Richie tinha de se inclinar e os dois chutavam com o pé esquerdo, girando a cintura de forma a fazer com que eles fossem em direções opostas. Ainda de mãos dadas, se afastavam e Beverly voltava a se aproximar, girando para a esquerda, depois para a direita.

Na volta, entretanto, Richie errou o posicionamento das mãos, o que fez com que Beverly perdesse o direcionamento no último giro e esbarrasse com tudo nele. Os dois foram direto para o chão.

— Richie! – exclamou Beverly. – Você nunca consegue fazer essa parte direito!

Era verdade; o refrão estava sendo o maior obstáculo para o rapaz. Beverly logo se levantou e parou a música. Apertou um botão no boombox para rebobinar a fita, preparando-a para tocar novamente.

— Vamos, Rich. De novo.

Ela estendeu a mão para erguê-lo, mas Richie já havia deitado no chão e não dava sinais de quem gostaria de levantar tão cedo.

— Ah não, Bev! Pausa de vinte minutos. Já dançamos demais hoje.

Já faziam quase duas horas daquela tarde de sábado que eles estavam ensaiando. Era um dia quente e bonito; o raio de sol que passava pela janela do sótão da casa dos Tozier, combinado com o fato de que eles não paravam de dançar, fazia com que o ambiente parecesse um forno. Ainda deitado, Richie esfregou os olhos, secando o suor que se acumulava embaixo dos aros dos óculos. Conseguia também sentir o suor por baixo de sua camiseta, na parte de trás do pescoço e nas axilas, empapando o tecido cinza.

Beverly suspirou, igualmente cansada. Richie sentiu uma toalha sendo jogada na sua cara.

— Dez – disse Beverly. – Pode se secar. Você está suado e fedido.

— Isso porque você não viu como eu fico depois de comer a mãe do Eddie.

Bip-bip, Richie!— exclamou ela, ainda assim entre gargalhadas. – Que nojo!

A garota foi até a janela e a abriu, permitindo que uma corrente de ar fresco entrasse e deixasse a pele de Richie gelada.
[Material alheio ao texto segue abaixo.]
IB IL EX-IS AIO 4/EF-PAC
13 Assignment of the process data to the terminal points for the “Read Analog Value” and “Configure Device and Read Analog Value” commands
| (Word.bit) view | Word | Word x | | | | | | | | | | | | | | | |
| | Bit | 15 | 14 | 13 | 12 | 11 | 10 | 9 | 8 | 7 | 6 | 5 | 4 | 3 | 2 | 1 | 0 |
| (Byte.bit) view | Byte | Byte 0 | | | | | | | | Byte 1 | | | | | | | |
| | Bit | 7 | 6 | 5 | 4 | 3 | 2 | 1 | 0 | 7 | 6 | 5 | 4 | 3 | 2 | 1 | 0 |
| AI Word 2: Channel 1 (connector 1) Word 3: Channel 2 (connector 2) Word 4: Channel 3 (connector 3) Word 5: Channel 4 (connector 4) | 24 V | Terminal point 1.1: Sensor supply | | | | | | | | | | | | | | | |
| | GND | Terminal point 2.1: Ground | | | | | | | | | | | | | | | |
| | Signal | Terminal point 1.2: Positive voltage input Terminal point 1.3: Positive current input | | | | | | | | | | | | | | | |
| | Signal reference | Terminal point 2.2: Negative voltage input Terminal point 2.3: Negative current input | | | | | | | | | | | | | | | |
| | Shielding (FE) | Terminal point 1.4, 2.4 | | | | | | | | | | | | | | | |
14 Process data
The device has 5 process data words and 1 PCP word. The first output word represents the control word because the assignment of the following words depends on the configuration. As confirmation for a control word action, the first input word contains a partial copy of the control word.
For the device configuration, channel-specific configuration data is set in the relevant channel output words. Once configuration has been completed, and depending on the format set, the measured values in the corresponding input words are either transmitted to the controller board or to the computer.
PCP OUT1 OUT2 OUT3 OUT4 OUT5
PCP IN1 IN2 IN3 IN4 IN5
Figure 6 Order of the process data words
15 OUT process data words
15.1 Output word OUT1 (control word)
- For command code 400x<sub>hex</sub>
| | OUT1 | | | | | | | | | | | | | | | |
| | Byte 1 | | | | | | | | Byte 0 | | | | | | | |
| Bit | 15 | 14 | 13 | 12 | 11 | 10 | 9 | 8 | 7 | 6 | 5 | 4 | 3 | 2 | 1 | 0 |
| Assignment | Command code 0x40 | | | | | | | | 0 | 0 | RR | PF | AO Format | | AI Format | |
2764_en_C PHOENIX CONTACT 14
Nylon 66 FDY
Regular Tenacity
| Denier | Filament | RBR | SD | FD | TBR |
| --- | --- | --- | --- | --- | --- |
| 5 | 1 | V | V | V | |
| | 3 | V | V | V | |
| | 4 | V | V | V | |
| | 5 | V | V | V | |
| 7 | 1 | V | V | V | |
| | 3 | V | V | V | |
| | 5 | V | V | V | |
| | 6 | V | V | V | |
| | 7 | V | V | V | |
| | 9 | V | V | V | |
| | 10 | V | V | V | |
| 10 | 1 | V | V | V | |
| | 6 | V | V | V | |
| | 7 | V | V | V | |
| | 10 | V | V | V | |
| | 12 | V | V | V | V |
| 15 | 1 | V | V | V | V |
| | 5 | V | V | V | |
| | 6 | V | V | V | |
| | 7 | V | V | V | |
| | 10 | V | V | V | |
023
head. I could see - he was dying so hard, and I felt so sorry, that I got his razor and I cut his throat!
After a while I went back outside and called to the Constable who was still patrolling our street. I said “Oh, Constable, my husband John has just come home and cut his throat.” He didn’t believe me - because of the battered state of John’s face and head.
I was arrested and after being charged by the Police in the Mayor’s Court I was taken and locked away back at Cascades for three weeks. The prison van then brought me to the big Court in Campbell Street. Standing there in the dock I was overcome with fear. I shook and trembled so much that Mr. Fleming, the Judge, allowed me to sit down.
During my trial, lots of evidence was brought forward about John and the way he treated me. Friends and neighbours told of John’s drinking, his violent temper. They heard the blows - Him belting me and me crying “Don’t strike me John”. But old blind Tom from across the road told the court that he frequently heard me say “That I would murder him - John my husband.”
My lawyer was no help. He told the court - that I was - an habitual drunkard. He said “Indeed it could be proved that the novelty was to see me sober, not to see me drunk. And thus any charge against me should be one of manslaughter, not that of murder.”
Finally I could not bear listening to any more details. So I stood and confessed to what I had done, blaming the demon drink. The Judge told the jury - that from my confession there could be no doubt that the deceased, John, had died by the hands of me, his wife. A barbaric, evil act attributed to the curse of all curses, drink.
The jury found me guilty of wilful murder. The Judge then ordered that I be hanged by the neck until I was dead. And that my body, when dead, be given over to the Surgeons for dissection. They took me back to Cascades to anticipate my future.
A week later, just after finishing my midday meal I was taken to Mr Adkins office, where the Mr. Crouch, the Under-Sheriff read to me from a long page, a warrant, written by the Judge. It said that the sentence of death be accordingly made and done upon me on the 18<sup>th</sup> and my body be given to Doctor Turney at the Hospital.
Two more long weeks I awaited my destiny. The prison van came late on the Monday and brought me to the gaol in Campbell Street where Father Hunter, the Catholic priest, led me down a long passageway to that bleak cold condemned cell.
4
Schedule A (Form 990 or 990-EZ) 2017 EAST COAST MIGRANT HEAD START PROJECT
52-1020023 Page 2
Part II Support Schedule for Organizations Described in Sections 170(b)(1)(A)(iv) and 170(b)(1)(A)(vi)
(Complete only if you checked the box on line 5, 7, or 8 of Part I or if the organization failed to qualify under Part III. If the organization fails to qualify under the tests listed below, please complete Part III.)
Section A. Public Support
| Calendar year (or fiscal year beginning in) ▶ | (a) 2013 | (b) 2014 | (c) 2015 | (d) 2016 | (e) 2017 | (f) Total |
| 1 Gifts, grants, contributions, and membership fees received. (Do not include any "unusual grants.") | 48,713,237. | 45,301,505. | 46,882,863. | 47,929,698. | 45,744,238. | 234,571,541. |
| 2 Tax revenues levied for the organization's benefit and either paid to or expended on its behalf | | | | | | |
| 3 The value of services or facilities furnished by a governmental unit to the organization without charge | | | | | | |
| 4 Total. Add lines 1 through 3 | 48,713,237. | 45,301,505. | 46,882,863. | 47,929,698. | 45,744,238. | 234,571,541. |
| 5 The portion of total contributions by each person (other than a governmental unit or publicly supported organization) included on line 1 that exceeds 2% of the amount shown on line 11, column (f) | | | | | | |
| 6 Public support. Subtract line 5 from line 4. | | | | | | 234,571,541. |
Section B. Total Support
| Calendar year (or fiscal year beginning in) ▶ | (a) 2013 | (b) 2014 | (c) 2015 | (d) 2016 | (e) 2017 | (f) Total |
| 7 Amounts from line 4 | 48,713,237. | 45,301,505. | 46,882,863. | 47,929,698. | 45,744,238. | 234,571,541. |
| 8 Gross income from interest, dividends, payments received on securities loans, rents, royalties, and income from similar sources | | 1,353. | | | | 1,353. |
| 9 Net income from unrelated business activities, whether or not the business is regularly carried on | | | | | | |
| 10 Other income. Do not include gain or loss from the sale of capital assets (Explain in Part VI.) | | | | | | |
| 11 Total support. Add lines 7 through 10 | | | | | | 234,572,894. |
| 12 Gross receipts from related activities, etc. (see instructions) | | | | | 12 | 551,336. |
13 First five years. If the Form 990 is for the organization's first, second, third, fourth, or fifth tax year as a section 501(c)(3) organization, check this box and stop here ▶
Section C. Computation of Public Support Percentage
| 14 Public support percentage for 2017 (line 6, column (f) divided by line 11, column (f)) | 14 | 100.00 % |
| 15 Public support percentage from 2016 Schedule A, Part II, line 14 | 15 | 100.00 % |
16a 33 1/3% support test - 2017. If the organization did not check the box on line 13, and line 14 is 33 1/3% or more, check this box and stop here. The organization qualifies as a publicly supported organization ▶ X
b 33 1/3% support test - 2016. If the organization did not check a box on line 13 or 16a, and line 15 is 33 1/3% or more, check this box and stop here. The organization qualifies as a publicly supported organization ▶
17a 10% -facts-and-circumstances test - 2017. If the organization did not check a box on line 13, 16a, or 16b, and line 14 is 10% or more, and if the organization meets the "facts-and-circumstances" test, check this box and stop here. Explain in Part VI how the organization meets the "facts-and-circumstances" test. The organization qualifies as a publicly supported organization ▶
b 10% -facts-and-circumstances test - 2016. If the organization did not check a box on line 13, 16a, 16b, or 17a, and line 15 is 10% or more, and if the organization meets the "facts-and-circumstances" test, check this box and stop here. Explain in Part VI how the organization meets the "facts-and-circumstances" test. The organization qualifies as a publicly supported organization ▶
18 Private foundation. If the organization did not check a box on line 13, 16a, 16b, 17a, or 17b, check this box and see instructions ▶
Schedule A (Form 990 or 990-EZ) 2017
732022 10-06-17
Esse repentino frescor fez com que ele fechasse os olhos.

Era um momento de paz.

O restante dos Otários não havia planejado se encontrar nesse dia, o que motivou Richie e Beverly a darem uma desculpa qualquer para eles e se encontrarem para ensaiar. Bill havia dito que precisava de ajuda em um projeto de história, portanto devia estar com Ben na biblioteca. Mike tinha de ajudar o avô na fazenda, e Richie se lembrava de ter ouvido Stan chamar Eddie para fazer algo relacionado com o seu hobby de observar pássaros. Era provável que os dois se juntassem mais tarde com Bill e Ben para irem ao fliperama.

Ainda de olhos fechados, sentiu quando Beverly se deitou no chão ao seu lado. Permaneceram quietos por um bom tempo. Numa das primeiras vezes em sua vida, Richie não se sentiu compelido a abrir a boca para falar qualquer merda a fim de preencher o silêncio. Para ele, o silêncio era quase sempre pesado, constrangedor, opressor. Isso o forçava a abrir a própria boca, ainda que nada de valor saísse de lá, num mecanismo automático e involuntário de evitar o vazio da quietude.

Mas não dessa vez. O silêncio dividido com Beverly era confortável e tranquilo, colocando Richie num estado de espírito que raramente sentia.

— Ei, Richie? – quem quebrou o silêncio foi Beverly. No entanto, a situação de paz ainda era a mesma. A voz dela era calma e macia.

— Hm?

— Obrigada por ter aceitado o meu convite. Percebi que eu ainda não tinha o agradecido.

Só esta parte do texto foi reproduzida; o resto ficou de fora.